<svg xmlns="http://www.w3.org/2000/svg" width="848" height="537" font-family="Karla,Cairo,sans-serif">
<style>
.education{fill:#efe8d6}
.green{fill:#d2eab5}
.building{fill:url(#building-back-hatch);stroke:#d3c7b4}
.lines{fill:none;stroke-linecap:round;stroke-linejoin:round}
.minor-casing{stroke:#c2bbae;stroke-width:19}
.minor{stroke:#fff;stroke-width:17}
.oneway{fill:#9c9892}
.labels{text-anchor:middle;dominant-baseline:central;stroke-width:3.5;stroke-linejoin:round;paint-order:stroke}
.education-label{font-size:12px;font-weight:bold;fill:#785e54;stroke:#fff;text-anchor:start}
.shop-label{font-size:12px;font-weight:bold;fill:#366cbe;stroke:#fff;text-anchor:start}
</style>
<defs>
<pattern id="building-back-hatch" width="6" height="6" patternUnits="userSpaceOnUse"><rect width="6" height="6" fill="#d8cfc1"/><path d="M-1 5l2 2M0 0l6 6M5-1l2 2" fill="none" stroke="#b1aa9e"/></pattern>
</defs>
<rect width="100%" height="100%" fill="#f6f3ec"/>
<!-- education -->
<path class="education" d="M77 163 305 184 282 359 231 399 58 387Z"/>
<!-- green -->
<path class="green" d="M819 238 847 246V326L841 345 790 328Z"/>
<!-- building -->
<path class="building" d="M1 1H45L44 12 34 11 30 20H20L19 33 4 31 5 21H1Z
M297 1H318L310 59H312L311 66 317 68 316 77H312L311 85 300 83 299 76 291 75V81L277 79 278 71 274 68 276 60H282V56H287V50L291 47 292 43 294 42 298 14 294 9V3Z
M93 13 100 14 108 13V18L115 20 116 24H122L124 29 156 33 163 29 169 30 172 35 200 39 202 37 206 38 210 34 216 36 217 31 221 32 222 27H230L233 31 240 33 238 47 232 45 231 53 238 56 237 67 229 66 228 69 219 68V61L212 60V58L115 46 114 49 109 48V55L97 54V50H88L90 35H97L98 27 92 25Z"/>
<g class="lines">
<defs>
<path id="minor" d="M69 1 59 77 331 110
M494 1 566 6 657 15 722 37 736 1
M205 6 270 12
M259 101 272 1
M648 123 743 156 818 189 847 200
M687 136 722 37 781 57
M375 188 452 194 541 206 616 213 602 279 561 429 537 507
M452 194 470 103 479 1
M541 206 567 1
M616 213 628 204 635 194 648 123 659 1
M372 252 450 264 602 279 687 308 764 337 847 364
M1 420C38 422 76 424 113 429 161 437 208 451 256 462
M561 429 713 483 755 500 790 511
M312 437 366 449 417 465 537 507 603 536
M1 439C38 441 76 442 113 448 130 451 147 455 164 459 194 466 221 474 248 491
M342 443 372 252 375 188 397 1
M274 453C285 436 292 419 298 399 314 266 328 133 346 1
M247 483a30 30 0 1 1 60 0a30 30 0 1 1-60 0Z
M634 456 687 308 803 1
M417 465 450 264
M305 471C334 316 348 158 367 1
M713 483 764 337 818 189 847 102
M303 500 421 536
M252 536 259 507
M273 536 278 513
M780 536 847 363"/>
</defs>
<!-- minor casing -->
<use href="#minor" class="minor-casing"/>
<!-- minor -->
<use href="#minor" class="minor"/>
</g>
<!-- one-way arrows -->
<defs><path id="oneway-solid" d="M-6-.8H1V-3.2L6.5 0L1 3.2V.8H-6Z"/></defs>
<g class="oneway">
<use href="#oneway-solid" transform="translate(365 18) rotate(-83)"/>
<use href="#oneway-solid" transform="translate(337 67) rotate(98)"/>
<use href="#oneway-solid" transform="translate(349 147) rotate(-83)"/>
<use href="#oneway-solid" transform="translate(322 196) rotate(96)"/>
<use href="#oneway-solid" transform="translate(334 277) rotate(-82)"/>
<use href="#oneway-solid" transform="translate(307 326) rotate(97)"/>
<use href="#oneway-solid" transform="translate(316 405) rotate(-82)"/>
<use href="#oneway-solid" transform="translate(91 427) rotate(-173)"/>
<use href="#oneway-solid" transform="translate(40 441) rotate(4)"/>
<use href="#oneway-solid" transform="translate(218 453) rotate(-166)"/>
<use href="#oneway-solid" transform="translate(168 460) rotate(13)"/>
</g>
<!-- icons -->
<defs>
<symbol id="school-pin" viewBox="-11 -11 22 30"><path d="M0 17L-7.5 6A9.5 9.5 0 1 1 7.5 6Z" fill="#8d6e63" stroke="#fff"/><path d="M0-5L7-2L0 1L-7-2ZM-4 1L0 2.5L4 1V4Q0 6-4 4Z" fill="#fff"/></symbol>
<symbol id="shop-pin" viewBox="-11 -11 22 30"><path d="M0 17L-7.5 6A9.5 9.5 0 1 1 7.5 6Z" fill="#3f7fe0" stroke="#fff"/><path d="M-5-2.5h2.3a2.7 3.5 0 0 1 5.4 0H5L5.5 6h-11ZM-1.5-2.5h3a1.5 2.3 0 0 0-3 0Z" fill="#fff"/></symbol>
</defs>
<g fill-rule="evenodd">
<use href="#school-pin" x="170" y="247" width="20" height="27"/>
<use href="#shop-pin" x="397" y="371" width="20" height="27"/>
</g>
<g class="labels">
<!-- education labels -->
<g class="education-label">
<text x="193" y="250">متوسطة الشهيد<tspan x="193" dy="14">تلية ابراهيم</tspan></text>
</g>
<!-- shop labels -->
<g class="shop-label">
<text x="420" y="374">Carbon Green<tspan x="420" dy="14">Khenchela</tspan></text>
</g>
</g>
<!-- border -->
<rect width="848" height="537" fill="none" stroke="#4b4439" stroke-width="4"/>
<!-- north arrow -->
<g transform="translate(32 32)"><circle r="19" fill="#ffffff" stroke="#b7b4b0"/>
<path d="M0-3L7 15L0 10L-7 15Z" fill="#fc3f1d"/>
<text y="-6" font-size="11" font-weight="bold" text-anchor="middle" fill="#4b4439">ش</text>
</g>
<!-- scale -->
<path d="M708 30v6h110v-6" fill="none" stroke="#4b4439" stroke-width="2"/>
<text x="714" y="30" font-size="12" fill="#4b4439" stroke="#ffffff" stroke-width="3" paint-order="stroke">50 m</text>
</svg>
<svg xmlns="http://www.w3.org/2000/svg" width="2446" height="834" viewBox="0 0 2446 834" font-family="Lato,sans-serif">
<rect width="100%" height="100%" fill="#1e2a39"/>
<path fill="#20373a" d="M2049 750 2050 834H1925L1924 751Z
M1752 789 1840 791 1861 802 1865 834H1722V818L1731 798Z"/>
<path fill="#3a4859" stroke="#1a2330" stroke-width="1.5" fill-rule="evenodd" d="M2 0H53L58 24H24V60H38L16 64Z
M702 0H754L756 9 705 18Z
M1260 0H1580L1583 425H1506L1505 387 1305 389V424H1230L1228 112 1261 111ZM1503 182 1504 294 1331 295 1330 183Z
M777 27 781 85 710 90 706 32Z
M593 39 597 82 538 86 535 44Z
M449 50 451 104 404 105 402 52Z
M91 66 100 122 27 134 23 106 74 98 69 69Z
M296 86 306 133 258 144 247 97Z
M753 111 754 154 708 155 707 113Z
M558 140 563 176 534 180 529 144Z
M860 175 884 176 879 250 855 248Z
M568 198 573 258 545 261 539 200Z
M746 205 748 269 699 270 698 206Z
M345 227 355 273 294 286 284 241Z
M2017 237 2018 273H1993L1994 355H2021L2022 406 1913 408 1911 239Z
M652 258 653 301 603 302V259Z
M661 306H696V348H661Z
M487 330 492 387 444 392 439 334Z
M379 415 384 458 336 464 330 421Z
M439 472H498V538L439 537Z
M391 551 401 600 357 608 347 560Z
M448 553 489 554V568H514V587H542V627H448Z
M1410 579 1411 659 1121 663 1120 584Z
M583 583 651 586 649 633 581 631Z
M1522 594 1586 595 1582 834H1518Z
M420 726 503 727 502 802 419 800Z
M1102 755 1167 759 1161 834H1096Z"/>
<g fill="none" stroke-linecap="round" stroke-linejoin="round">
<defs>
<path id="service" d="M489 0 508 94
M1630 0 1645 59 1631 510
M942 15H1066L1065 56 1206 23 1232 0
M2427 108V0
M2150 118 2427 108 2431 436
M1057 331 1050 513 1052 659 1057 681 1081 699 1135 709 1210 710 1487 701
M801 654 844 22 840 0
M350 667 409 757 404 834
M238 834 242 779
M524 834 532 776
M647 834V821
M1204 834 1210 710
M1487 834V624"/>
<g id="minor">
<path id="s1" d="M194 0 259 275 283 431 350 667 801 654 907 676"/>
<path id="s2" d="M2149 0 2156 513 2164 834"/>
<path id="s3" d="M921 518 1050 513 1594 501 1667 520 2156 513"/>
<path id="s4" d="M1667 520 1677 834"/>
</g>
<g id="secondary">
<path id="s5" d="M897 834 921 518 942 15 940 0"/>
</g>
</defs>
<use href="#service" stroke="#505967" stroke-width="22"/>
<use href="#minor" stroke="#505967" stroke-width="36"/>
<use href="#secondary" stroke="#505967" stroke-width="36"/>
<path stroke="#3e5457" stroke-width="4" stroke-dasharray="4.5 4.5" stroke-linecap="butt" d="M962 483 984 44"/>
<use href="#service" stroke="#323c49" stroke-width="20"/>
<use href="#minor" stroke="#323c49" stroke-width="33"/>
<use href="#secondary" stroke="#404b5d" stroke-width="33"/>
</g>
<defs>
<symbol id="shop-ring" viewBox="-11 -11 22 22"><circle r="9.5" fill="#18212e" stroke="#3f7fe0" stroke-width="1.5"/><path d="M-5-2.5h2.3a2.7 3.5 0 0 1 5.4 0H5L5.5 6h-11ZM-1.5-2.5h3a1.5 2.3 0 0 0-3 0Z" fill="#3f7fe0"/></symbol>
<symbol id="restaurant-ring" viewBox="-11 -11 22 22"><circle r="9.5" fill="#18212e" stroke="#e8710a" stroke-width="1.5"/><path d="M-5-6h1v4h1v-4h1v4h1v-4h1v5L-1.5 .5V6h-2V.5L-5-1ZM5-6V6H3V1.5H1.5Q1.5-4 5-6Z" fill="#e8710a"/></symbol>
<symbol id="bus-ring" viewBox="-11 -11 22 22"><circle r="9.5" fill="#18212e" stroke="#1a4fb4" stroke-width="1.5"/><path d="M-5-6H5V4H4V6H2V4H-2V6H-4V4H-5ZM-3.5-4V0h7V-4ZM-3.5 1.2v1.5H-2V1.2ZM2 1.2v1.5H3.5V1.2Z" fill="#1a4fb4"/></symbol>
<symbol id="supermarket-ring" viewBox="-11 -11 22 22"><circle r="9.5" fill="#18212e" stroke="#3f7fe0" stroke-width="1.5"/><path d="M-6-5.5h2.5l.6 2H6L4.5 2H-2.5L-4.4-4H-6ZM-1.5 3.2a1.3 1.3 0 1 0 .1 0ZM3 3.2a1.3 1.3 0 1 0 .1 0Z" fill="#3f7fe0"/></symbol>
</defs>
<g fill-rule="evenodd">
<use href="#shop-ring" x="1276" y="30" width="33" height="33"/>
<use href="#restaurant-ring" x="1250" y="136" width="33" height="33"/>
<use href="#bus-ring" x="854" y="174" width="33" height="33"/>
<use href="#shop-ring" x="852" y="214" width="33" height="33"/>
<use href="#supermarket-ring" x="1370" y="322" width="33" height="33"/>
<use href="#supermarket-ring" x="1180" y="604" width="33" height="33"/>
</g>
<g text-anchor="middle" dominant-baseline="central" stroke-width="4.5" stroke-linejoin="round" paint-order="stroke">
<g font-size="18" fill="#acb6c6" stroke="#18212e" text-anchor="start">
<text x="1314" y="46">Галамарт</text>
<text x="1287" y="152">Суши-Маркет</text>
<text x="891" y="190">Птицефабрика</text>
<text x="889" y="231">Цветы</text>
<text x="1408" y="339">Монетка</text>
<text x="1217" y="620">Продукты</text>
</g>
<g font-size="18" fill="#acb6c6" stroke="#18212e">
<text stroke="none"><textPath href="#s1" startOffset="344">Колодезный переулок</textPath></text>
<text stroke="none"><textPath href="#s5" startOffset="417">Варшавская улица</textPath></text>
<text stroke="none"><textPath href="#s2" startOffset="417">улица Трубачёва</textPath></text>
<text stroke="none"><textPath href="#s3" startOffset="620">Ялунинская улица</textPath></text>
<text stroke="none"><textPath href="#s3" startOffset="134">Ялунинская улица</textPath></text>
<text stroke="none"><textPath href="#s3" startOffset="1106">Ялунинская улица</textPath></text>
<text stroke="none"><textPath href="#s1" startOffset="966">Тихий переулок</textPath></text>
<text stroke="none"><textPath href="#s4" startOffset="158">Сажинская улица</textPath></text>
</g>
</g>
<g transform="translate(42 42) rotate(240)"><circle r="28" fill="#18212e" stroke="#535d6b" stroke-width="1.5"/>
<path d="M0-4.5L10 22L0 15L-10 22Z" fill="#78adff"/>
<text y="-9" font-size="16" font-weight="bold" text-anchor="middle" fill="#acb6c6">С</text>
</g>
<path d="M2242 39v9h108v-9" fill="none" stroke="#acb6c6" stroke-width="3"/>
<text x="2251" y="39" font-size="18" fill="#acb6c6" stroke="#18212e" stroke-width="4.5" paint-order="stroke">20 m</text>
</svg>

════════

Find "central" in the preceding records. Copy each line that holds it.

◆ **Answer for the task**:
.labels{text-anchor:middle;dominant-baseline:central;stroke-width:3.5;stroke-linejoin:round;paint-order:stroke}
<g text-anchor="middle" dominant-baseline="central" stroke-width="4.5" stroke-linejoin="round" paint-order="stroke">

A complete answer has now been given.